I'm still saving about $40,000 per yer, over half of my take home pay, conservatively. I'd consider that really good! What I do with that is my business, but on one extreme, if I threw all of that directly into my retirement fund, at a 7% real rate of return (reasonable given past index fund performance, already adjusted for inflation), I would have roughly $1 million in today's money by the time I'm 65.

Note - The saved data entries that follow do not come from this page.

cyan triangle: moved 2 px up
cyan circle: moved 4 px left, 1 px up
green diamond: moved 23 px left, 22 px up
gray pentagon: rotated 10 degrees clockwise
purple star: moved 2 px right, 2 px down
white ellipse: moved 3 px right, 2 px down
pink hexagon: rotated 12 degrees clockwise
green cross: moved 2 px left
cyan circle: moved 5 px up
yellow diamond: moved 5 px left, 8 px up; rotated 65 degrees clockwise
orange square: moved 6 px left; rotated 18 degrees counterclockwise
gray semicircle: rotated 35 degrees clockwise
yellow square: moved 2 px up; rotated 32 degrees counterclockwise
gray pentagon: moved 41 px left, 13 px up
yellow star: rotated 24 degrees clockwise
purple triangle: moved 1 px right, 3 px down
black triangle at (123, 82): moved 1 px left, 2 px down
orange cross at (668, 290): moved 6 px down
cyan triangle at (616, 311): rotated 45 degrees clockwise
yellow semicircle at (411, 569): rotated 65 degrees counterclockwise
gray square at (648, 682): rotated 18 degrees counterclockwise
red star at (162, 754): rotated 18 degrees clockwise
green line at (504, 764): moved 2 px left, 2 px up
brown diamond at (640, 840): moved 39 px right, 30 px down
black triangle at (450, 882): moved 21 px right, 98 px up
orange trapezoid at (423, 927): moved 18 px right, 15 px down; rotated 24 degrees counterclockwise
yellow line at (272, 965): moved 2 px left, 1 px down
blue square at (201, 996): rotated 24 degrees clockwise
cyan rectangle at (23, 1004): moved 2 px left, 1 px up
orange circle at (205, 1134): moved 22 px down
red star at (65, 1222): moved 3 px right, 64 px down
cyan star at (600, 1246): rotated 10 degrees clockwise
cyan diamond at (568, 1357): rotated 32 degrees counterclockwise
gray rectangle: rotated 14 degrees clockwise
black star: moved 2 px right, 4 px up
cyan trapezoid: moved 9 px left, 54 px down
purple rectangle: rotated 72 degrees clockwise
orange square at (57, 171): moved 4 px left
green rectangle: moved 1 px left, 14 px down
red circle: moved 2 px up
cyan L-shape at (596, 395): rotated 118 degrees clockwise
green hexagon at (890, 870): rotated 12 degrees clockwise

But of course that's ignoring the real elephant in the room, which is that wages are famously sticky, and getting paid $100k by 18 is probably the single most surefire way to get paid $1 million by 30. The kinds of things and the kind of person you have to be to pull that off are where that price signal is coming from, and so I take away from this that, as is often the case in finance, these kids are probably not going to have to worry about that much money-wise even if they don't stick to a strictly calibrated plan.
A 18 year old who goes from graduation to the electrical union will make $60k in year one.
Sure, not the total comp package that those in tech covet but have you looked at median income?
The correction I'm waiting for is the one where we realise we don't need to work twice as many hours as they did a couple of generations ago. Somehow an entire generation was convinced that going to work for someone else was a privilege and working for yourself at home doing cooking, cleaning, maintenance etc was subjugation. A lot of people see the benefit of working for themselves now (they call it "hustling") but still fail to see what's right under their noses as they order the third takeaway of the week.
Isnt it healthy that people/society dont think there's a singles formula for success?
Then they can just live off the interest and in 5-10 years think of buying a house instead of renting.
House prices needs to come down and crash though and more housing needs to be built.
https://youtu.be/HYwekersccY?si=p5BZaGOUQJsqd1f_
What's the case for optimism here?
AI reduces the repetitive work humans have to do, freeing up our minds for creative problem solving - and creative problem solving is also amplified by having an AI to dialogue with.